Bottom Line: Enterprises need to develop a greater sense of urgency on identity security as 79% have had an identify-related breach within just two years.
Identities are the fastest growing and most vulnerable threat surface every organization has. A recent research study from the Identity Defined Security Alliance (IDSA) titled Identity Security: A Work In Progress provides valuable insights into how forward-thinking companies are succeeding at reducing the number of identity-related breaches. The study's methodology is based on surveys with respondents who are directly responsible for IT security or Identity Access Management (IAM) at companies with more than 1,000 employees across thirteen industries. Please see page 14 of the study for additional details on the methodology.
Key insights into the current state of identity security include the following:
Just 26% of enterprises say they are very confident they can thwart Identity breaches today. IDSA's research provides a stark wake-up call of just how challenging IT and cybersecurity leaders see protecting human and non-human identities are. 70% are somewhat confident they're able to stop an identity breach today. One of the factors undermining IT and cybersecurity leaders' confidence is not having IAM in place for human and non-human identities. Privileged Access Management (PAM) providers taking on the challenge of securing human and non-human identities include Centrify, whose approach to IAM is visionary in its ability to scale across human and machine-to-machine identity security.
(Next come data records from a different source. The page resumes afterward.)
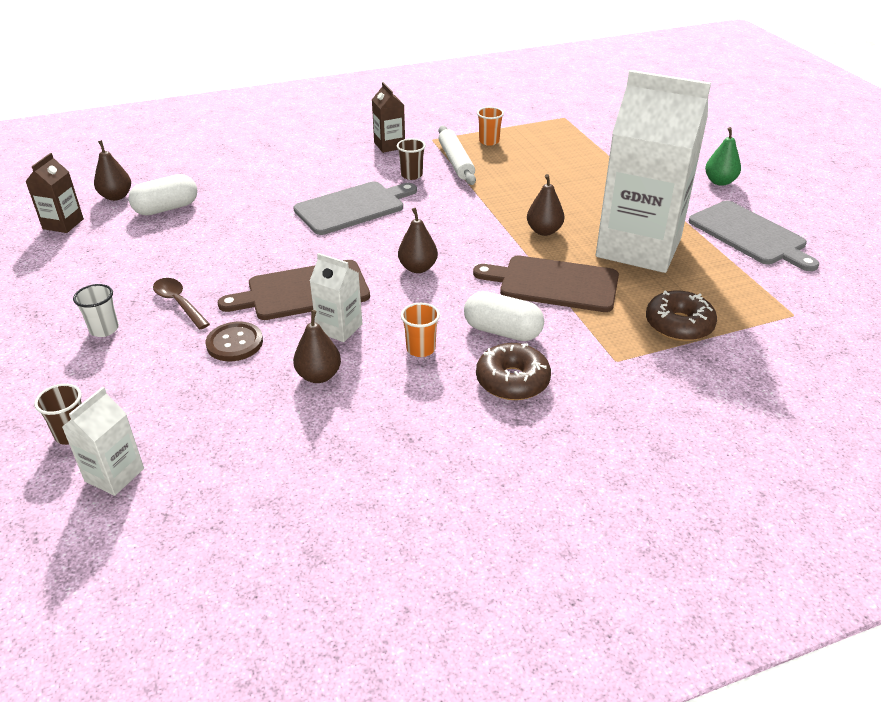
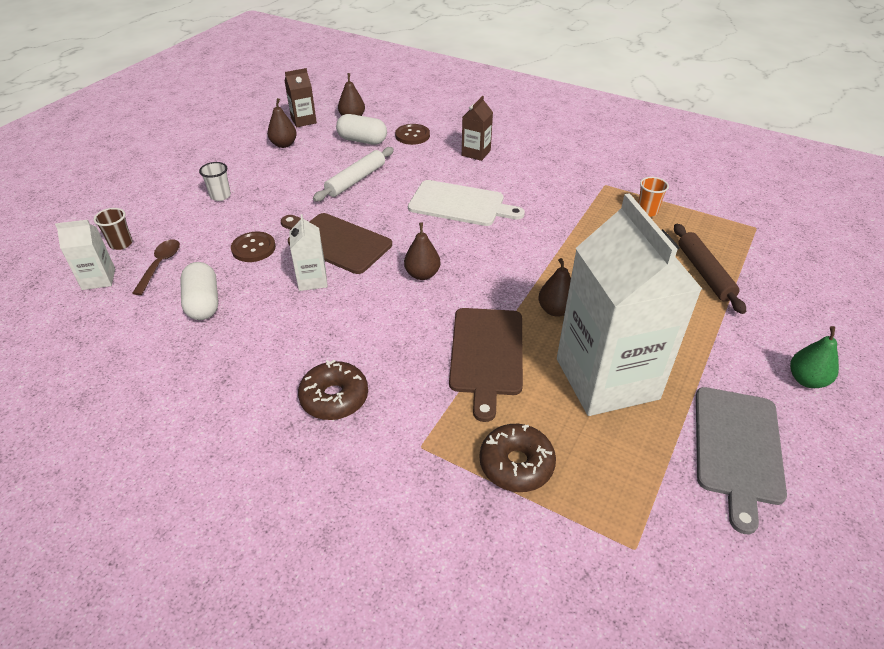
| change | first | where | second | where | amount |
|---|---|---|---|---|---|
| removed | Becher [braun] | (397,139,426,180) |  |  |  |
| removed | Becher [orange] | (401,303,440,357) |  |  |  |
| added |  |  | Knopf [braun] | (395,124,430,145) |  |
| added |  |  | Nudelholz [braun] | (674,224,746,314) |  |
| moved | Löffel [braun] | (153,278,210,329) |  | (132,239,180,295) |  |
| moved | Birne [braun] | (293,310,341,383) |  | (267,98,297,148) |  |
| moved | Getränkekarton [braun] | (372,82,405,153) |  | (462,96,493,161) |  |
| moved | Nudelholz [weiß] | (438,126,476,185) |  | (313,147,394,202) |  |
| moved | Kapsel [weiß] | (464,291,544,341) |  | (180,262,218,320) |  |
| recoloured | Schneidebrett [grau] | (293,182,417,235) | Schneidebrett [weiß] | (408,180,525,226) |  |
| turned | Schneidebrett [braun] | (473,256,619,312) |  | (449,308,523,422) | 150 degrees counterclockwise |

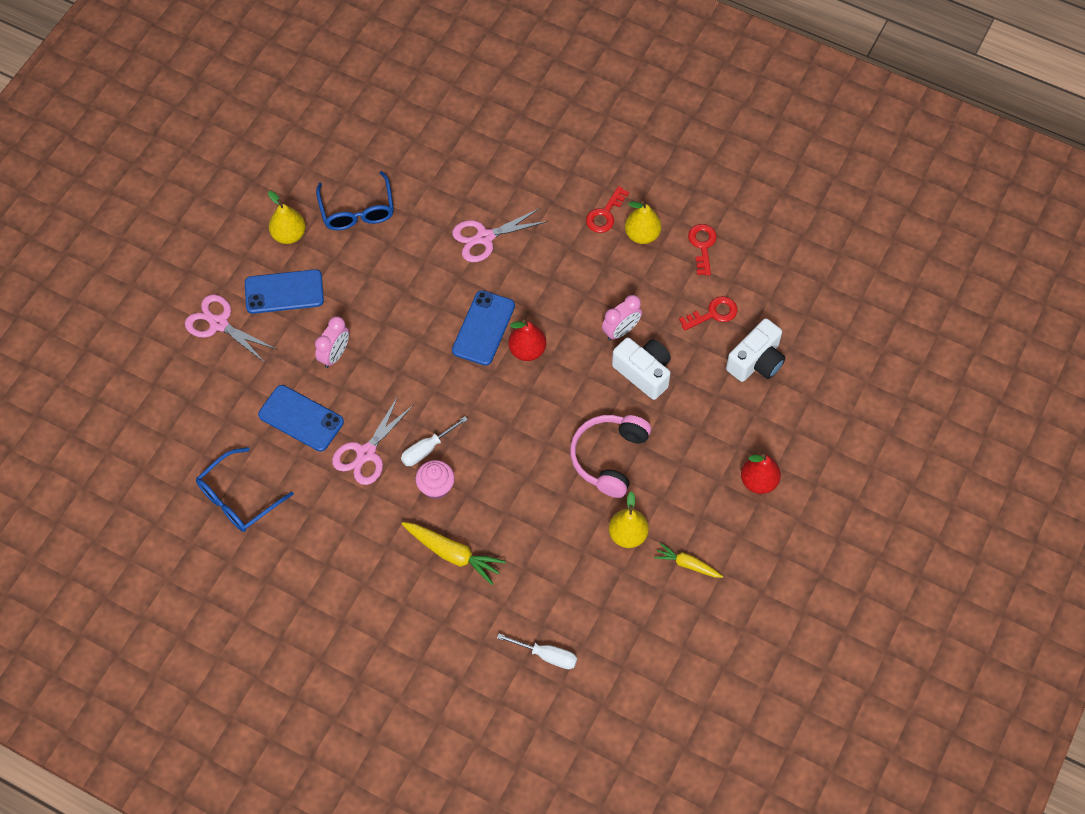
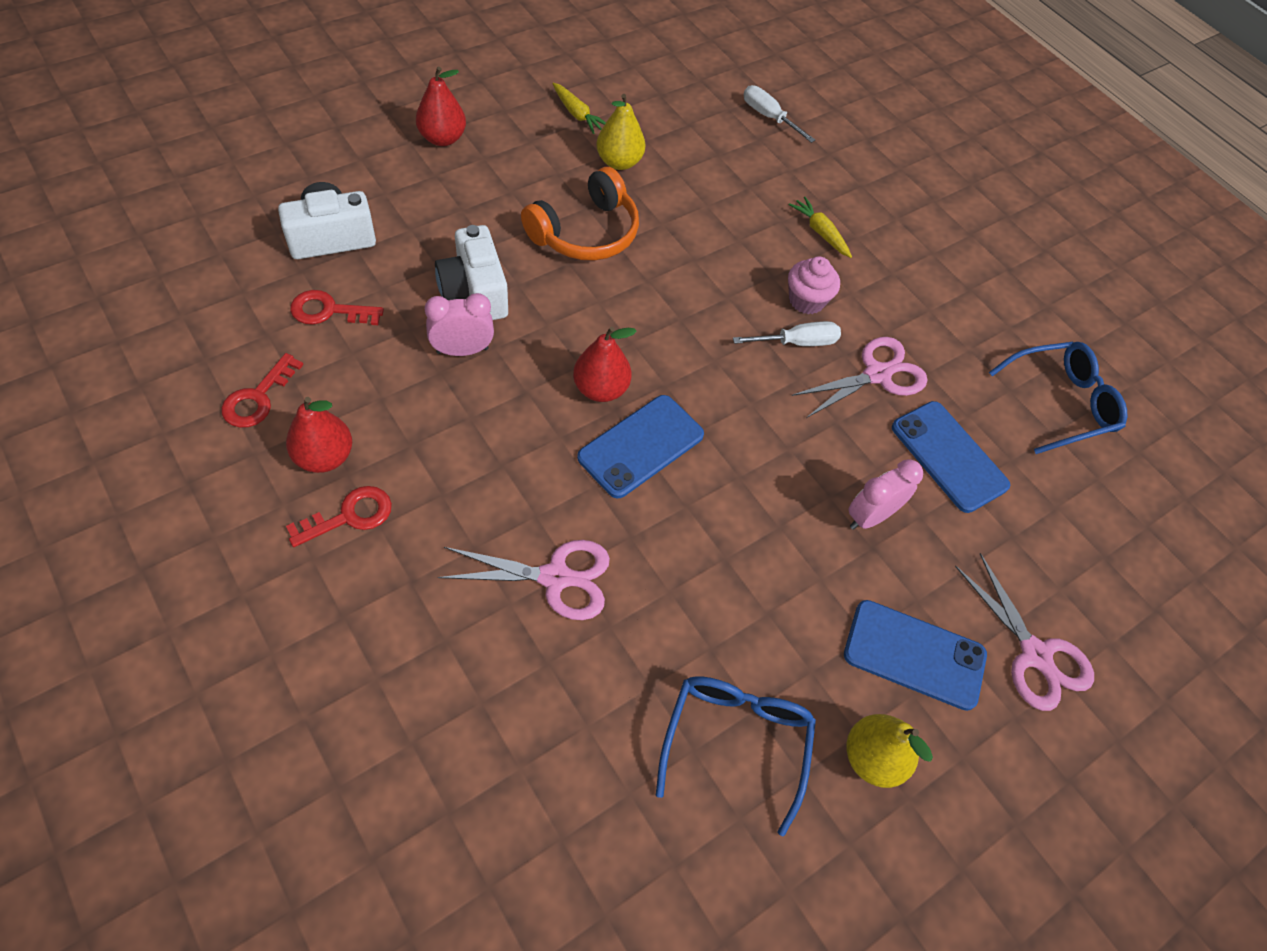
| change | first | where | second | where | amount |
|---|---|---|---|---|---|
| recoloured | Kopfhörer [rosa] | (570,415,651,498) | Kopfhörer [orange] | (521,167,639,260) |  |
| recoloured | Birne [gelb] | (625,201,662,244) | Birne [rot] | (286,397,352,473) |  |
| resized | Karotte [gelb] | (402,522,506,585) |  | (788,197,852,258) | x0.63 |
- Enterprise IT and cybersecurity leaders are most confident they can stop a breach attempt based on privileged user access credentials – and least confident about stopping machine-to-machine and IoT-originated breaches. Enterprises are in a comfort zone when it comes to protecting human-based privileged access credentials versus the newer machine-to-machine and partner-based credentials that are difficult to defend against breaches. Confidence drops below 35% when IAM requires integration to software applications, partner networks, or machine-to-machine interactions. What this data says is that legacy approaches to IAM and PAM will slow down an enterprise's ability to grow by capitalizing on more machine and IoT-based transactions.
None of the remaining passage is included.